I could see Miss W was trying hard not to laugh in my face in light of these revelations but she lost that struggle and busted out laughing til she cried.
Then she got off her chair, pulled me out of my chair and gave me the biggest hug ever. She told me I was a wonderful, smart, creative, joyful child of God and she told me she loved me. She told me she would have a chat with my Mama about my fine brains and how she was positive my dog could not spell a single word.
On that day Miss W became my friend, my mentor, my " go to " person. If I was troubled about something she had a knack for setting things right. She was THE person who more than any other taught me to talk to God, taught me to give my burdens to God and taught me to love the "presents" God had graced me with. My adored Miss W loved my big imagination, loved my exuberance, loved my art, loved the stories I wrote and she loved me. And oh! how I loved her.
I will never forget her but I also don't think about her every day.
It has been a very long time since I was in third grade.
But this weekend our priest offered up a sermon on stewardship which was not about tithing time or talent. No indeed,
this education was on our responsibility to be good stewards of God's gifts to us.
That in fact, our individual gifts from God are more precious than the gifts from the Magi bringing the gold, frankincense and myrrh. This priest, just like my beloved Miss W, was smiling before us counseling each of us to be good stewards of our gifts. To develop them, to protect them, to use them for good, to respect God's will for us through these gifts. He encouraged us each to be warriors in defense of these gifts, scholars in pursuit of understanding of all our gifts , generous in the sharing of these gifts and always grateful for the gifts. To do less, he said, was to reject God.
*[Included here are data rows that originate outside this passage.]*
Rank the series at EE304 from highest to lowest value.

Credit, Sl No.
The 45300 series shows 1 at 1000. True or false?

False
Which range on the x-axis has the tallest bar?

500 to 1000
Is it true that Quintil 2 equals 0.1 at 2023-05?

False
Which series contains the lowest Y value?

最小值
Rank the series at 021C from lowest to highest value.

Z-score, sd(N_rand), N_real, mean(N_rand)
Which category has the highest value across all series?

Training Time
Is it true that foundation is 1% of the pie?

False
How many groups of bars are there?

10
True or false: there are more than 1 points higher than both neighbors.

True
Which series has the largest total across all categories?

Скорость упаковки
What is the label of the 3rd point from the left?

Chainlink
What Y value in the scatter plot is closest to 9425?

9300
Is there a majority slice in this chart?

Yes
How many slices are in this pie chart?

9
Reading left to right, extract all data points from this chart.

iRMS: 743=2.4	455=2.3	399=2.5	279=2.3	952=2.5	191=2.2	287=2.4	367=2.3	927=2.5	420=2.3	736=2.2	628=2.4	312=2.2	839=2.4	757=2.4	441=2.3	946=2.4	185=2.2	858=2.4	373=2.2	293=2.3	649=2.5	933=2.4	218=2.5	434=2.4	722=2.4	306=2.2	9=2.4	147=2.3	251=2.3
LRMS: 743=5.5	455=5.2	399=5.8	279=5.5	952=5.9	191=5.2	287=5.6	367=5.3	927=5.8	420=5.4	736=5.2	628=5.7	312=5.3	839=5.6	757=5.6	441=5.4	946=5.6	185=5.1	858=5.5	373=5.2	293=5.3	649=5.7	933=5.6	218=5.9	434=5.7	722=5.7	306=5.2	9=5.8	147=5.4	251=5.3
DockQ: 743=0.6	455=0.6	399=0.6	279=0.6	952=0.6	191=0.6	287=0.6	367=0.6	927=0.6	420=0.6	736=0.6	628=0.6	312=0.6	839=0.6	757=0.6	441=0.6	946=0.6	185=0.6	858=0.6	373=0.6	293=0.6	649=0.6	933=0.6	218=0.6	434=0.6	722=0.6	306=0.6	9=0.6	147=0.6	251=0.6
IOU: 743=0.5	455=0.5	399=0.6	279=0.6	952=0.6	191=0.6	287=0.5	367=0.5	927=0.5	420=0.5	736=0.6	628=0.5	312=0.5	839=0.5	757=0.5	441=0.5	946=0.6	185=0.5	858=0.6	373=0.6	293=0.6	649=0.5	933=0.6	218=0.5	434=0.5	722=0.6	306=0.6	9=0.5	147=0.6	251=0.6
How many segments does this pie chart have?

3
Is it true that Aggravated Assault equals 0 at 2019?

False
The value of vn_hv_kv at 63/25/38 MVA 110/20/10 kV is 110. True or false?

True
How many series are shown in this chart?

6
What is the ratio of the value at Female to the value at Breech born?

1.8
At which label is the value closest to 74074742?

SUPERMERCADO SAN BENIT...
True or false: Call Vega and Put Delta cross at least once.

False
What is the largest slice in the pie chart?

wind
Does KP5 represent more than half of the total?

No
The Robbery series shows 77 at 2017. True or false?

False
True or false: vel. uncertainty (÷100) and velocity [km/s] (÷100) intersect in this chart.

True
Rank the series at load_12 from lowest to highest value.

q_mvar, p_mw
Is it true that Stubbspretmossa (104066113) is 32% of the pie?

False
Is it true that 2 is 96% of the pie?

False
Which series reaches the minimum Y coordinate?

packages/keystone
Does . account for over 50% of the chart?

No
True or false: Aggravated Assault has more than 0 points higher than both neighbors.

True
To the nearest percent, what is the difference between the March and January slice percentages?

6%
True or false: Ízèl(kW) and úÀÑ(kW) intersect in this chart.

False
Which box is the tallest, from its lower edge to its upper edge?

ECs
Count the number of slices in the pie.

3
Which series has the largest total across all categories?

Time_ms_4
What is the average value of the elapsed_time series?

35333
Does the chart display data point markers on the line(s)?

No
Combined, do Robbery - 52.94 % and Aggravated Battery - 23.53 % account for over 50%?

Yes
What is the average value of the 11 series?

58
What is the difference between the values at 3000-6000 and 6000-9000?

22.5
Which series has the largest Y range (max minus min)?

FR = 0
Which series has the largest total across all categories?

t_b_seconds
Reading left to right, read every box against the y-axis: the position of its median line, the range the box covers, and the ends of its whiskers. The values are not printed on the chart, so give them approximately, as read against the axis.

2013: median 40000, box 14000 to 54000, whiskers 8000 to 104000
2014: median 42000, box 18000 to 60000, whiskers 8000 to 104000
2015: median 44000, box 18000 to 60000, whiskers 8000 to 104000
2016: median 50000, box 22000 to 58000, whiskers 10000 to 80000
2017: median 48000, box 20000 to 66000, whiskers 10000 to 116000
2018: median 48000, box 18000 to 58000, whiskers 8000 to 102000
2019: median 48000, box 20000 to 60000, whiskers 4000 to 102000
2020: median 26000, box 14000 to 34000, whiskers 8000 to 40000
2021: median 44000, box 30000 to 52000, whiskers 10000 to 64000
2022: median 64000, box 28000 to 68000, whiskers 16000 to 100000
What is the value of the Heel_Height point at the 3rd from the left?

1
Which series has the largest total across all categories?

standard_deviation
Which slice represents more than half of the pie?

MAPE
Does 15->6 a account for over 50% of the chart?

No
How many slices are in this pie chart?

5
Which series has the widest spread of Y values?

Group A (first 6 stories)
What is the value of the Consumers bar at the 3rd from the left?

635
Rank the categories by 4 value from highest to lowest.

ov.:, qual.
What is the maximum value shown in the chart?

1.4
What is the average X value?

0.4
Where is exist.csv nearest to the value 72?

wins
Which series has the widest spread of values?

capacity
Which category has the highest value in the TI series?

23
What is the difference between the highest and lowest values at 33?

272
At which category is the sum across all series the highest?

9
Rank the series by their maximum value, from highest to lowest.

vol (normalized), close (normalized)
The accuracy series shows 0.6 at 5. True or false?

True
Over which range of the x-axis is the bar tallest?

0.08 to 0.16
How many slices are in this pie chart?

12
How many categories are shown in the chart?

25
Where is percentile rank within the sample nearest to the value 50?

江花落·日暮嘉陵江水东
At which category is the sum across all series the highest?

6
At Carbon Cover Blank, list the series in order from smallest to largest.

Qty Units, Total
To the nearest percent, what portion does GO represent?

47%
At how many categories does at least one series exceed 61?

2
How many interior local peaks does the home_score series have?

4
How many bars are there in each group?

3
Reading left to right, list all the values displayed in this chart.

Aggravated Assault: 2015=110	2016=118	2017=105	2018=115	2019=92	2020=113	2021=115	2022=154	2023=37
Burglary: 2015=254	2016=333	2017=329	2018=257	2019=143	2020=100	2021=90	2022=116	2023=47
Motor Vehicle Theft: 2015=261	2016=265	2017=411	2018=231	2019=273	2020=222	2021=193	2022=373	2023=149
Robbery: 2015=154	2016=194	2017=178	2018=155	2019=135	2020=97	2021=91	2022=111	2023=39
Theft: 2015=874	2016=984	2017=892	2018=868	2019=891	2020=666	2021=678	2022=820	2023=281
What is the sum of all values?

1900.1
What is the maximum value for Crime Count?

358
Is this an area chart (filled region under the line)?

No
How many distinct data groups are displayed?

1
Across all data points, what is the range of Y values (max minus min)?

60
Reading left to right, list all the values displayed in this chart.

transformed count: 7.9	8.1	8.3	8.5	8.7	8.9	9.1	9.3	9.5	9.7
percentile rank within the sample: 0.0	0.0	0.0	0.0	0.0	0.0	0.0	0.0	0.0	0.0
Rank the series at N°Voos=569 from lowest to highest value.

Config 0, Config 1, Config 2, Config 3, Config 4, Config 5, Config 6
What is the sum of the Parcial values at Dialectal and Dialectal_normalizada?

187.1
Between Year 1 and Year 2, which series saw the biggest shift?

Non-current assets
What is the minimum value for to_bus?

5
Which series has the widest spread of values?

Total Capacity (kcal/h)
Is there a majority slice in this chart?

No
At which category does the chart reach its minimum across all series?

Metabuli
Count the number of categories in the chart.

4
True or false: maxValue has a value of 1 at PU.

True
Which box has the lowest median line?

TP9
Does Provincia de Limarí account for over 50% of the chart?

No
So today I wrote all this down. In case tomorrow I am frightened , like some huge unidentified fear is smashing my chest. Or worry that I just am not wise enough to navigate this new business reality which could result in the perishing of FishyDesigns and my gift. Or worry about my Mama sitting in her chair waiting for others to offer the assistance she requires. Or worry about my own journey as the Mama and if I am doing, being, sharing, seeing, counseling all I should. If I have one of those anxious days, I will remember the lessons of my beloved Miss W about being God's child and having the faith for courage and not giving in to being discouraged. And, I will remember this good man who tries his best to shepherd us all wisely.